Why it Matters

The last binding constraint on the world's two largest nuclear arsenals is gone — and Congress wants to know what comes next. The House Foreign Affairs Committee is convening an arms control hearing on March 25, 2026, titled "Securing the Future: Arms Control and International Security for the Modern Age," against a backdrop that would have been difficult to imagine even two years ago: the New START treaty expired in February with no replacement, France is expanding its nuclear warhead stockpile and deploying nuclear-armed aircraft across Europe, Iran's nuclear trajectory is accelerating amid active U.S. military operations, and multiple U.S. allies are openly debating whether to pursue their own weapons programs.

The sole scheduled witness — Thomas DiNanno, Under Secretary of State for Arms Control and International Security — appeared before the Senate Foreign Relations Committee just one day earlier for a companion hearing on the same subject. That both chambers are hauling in the same official in back-to-back days signals the urgency lawmakers attach to international security policy in this moment.

The Post-New START Vacuum

New START was the last remaining bilateral U.S.-Russia nuclear arms control agreement and is the gravitational center of this hearing. For the first time since 1972, there is no treaty limiting the strategic nuclear arsenals of the world's two largest nuclear powers.

DiNanno has publicly stated that "President Trump wants to find a better agreement" and has called for a multilateral framework that would bring China's expanding nuclear arsenal into the fold. The U.S. declined a Russian offer to informally continue abiding by New START's limits.

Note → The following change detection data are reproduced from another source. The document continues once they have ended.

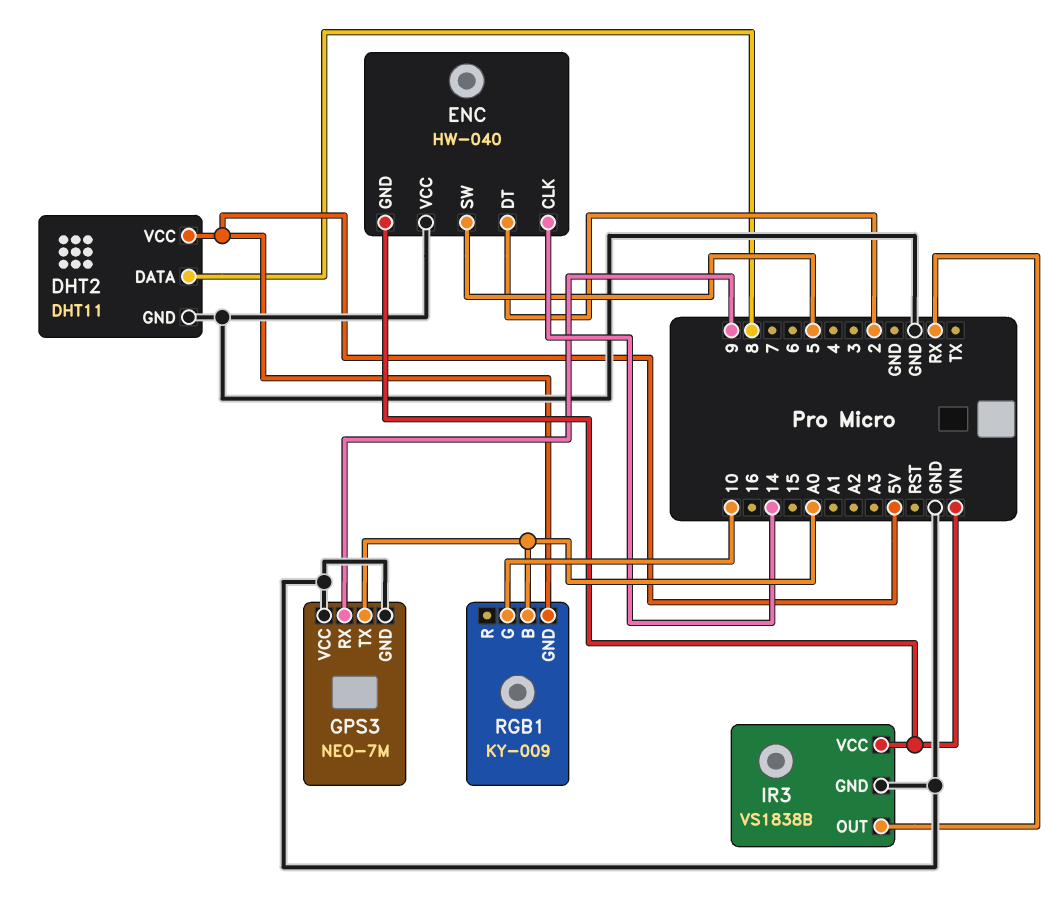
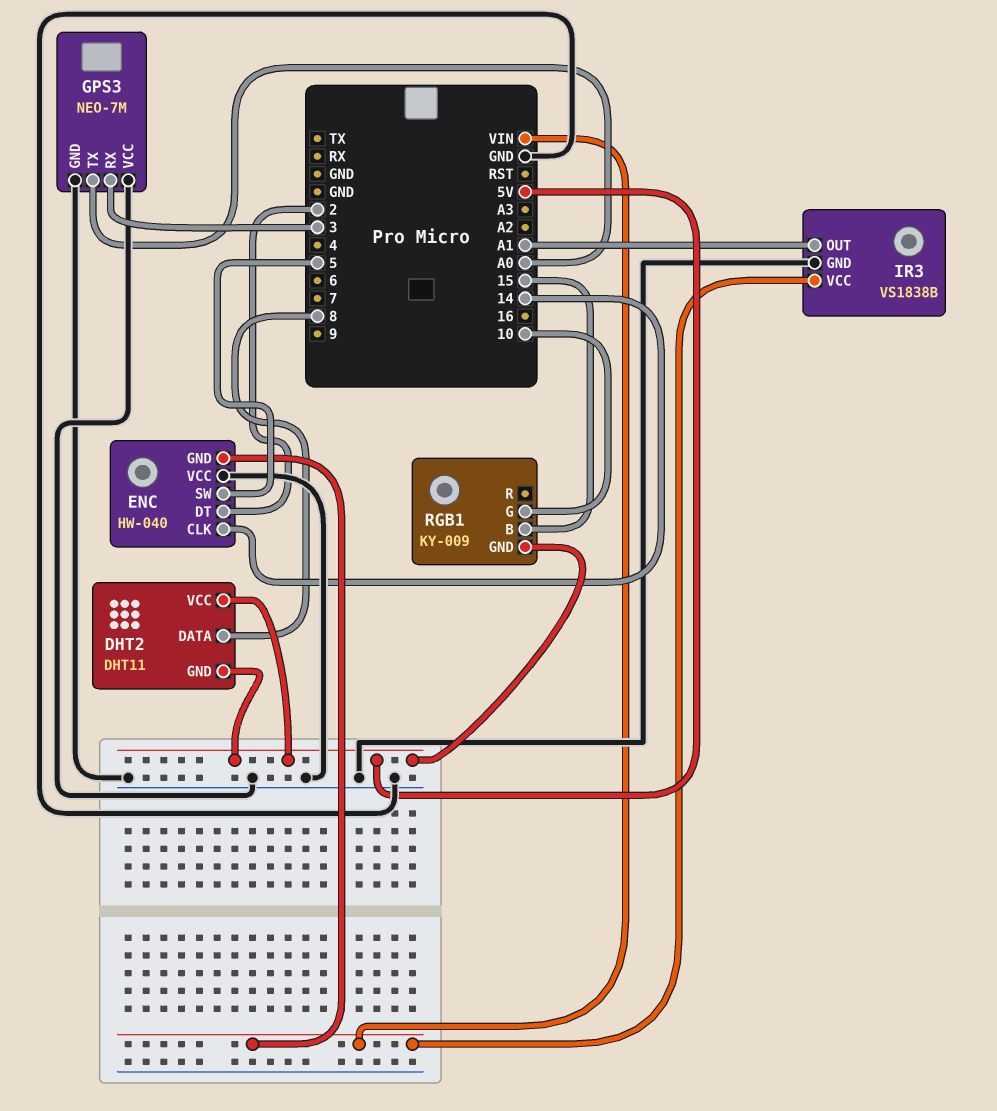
DHT2 pin GND: GND -> 5V
GPS3 pin RX: 9 -> 3
IR3 pin OUT: RX -> A1
RGB1 pin B: A0 -> 15

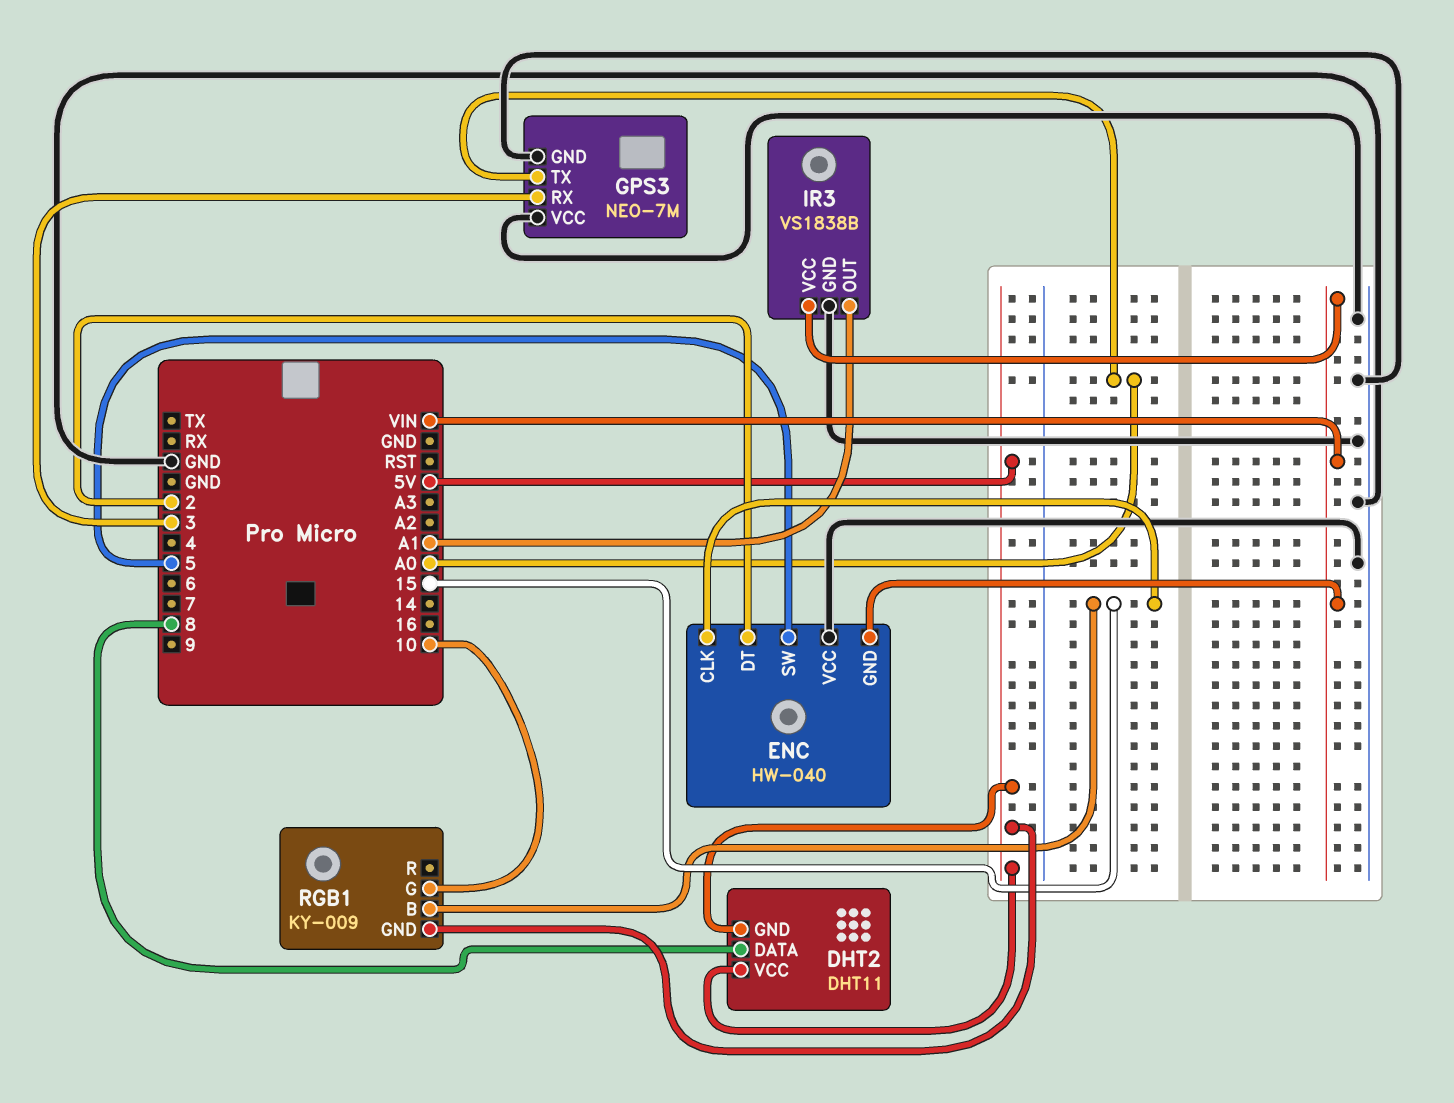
ENC pin CLK: 14 -> 15

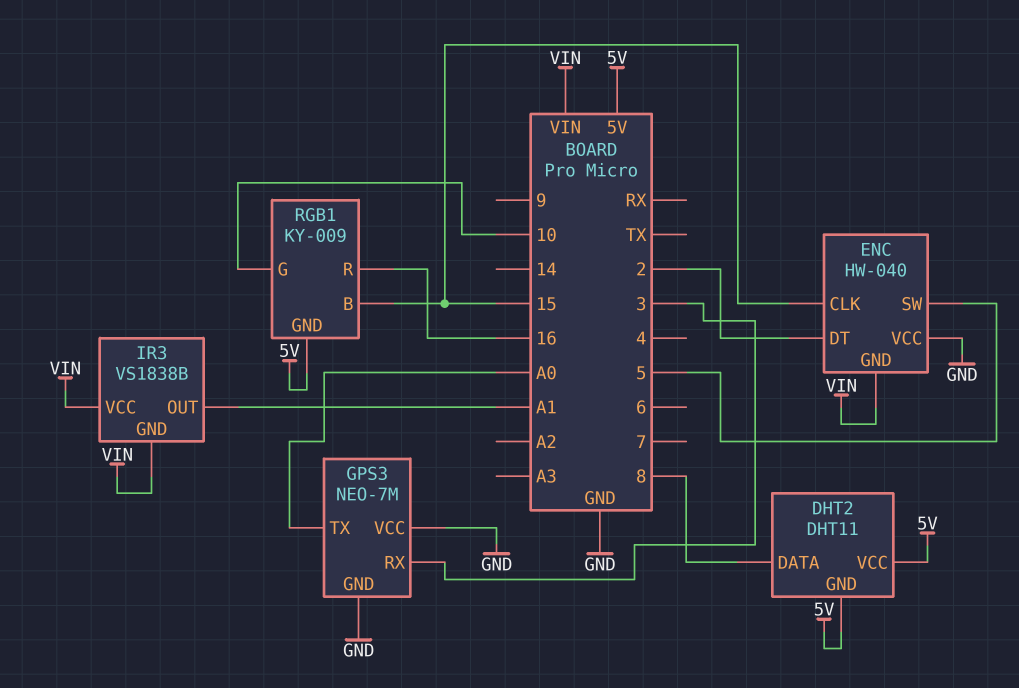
IR3 pin GND: GND -> VIN
RGB1 pin R: none -> 16

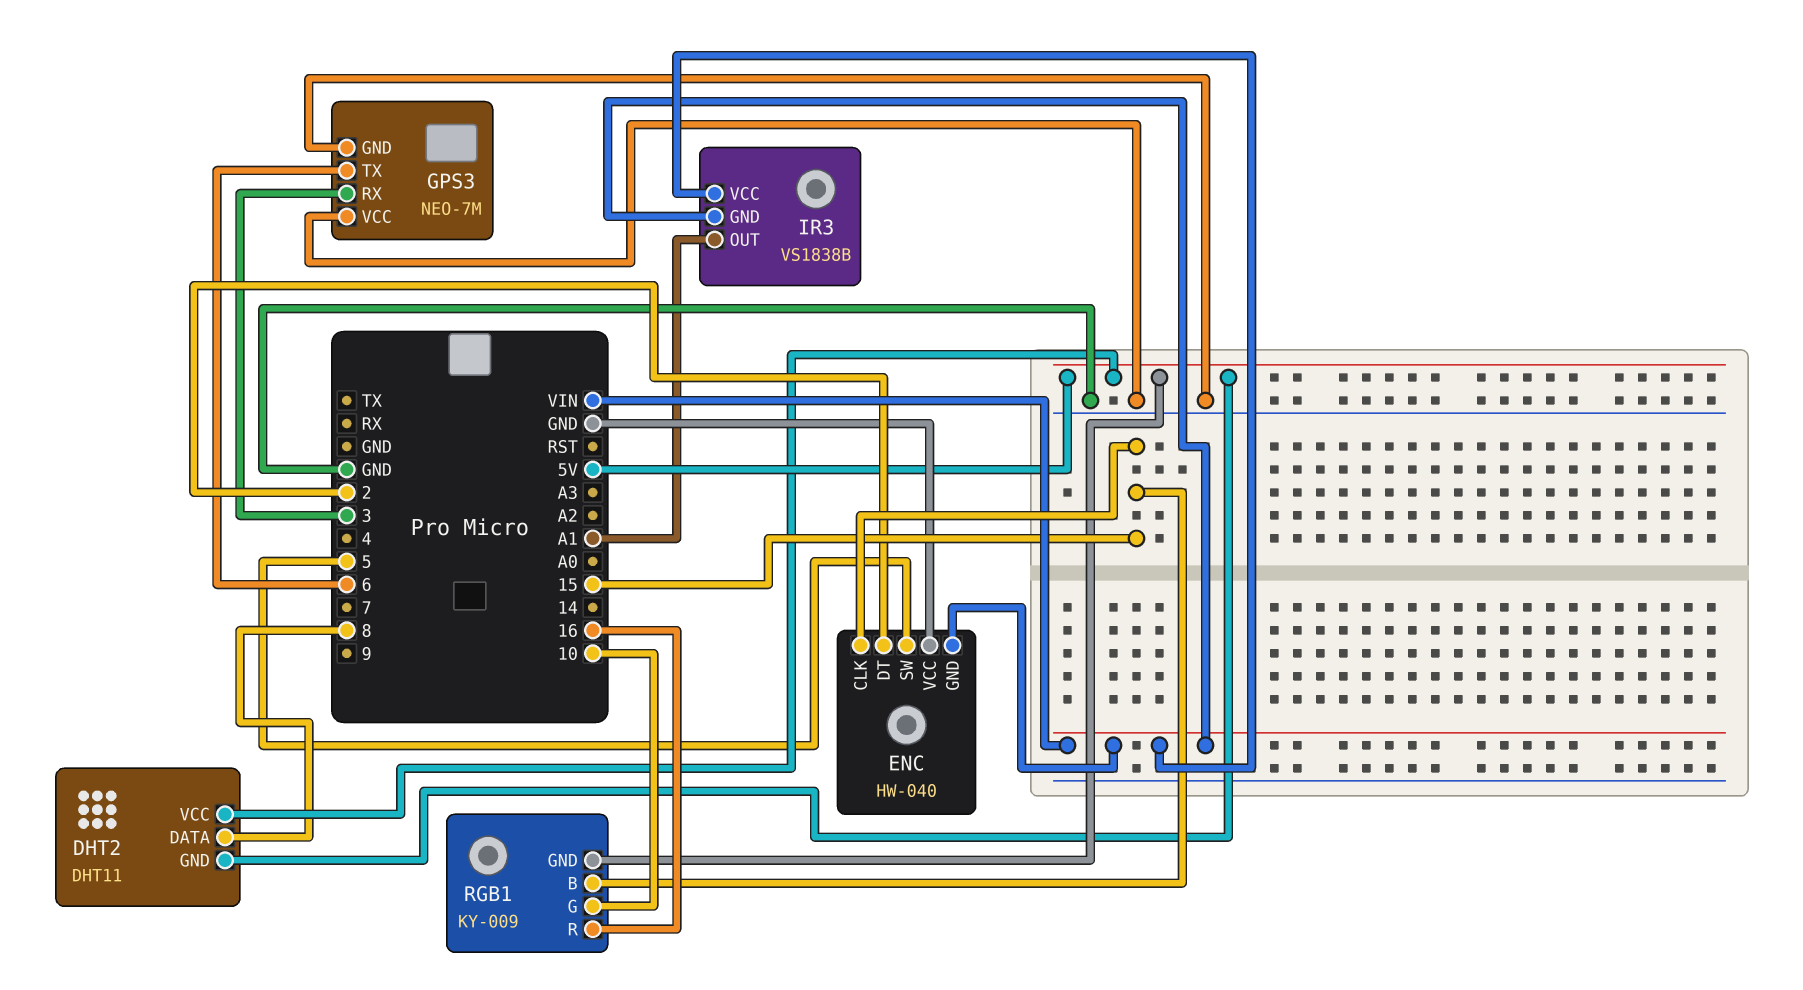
GPS3 pin TX: A0 -> 6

According to an updated Congressional Research Service report, "throughout 2025 and in 2026, President Donald Trump has discussed potential talks with Russia and China concerning nuclear weapons reductions," with administration officials pushing for multilateral rather than bilateral negotiations.

The Brookings Institution warned in a February analysis that the administration "will need to start soon if the president wants to achieve something significant on nuclear arms control," noting the challenge posed by China's DF-5C missile debut and the complexity of building a three-party framework from scratch.

A Proliferation Cascade

The hearing arrives amid what analysts at the Arms Control Association and Just Security describe as a growing risk of nuclear proliferation across multiple regions simultaneously:

  • Iran is reportedly closer to nuclear weaponization, with the Union of Concerned Scientists warning that U.S. military operations "actively undermines global security, raises the long-term danger of nuclear proliferation, and risks dragging the United States into another dangerous and protracted conflict."
  • France announced in early March that it would increase its nuclear warheads and deploy nuclear-armed aircraft to eight European countries under an "advanced deterrence" concept — while simultaneously ending disclosure of the size of its arsenal.
  • Saudi Arabia continues to push for enrichment capabilities with U.S. support.
  • South Korea is engaged in an internal debate about acquiring nuclear weapons.
  • The NPT Review Conference is scheduled for April 2026, adding diplomatic urgency.

The White House has also reshaped the broader arms transfer landscape through a February executive order establishing an "America First Arms Transfer Strategy" and a task force to identify new foreign military sales opportunities.

What DiNanno Is Expected to Address

At the Senate hearing on March 24, DiNanno announced a new nuclear architecture that "addresses the threats of today, not those of a bygone era." Members of the House Foreign Affairs Committee will likely press him on the same themes: the State Department's organizational capacity for modern nuclear diplomacy, the feasibility of a trilateral framework with Russia and China, and how the administration plans to manage proliferation risks in the absence of binding treaty constraints.

Arms Control Lobbying in the Lead-Up

Three organizations filed lobbying disclosures on arms control and international security topics in the year preceding the hearing:

  • The Council for a Livable World, one of the oldest U.S. advocacy organizations focused on nuclear disarmament, filed quarterly lobbying reports throughout 2025 with an estimated spend exceeding $150,000. Its affiliated PACs — the Council for a Livable World Candidate Fund and the Committee for a Livable Future — made approximately $36,300 in combined contributions to congressional campaigns during the 2024 and 2026 cycles.

  • The Nuclear Threat Initiative registered as a new lobbying client in early 2025, filed through the third quarter, then terminated its engagement in the fourth quarter of 2025 — suggesting a focused, time-limited campaign on nuclear security issues.

  • The New Eurasian Strategies Centre, which focuses on defense and foreign policy issues involving NATO, Russia, and China, filed $80,000 per quarter across the second through fourth quarters of 2025. Associated PACs contributed approximately $18,250 to congressional campaigns over the past two cycles.

The Arms Control Hearing Details

The hearing is chaired by Rep. Brian Mast (R-FL-21), with Rep. Gregory Meeks (D-NY-5) serving as ranking member. The fact that both the House and Senate are holding nuclear arms control hearings within 24 hours of each other — with the same witness — underscores the degree to which the securing the future of arms control has moved from a niche policy concern to a front-burner congressional priority in 2026.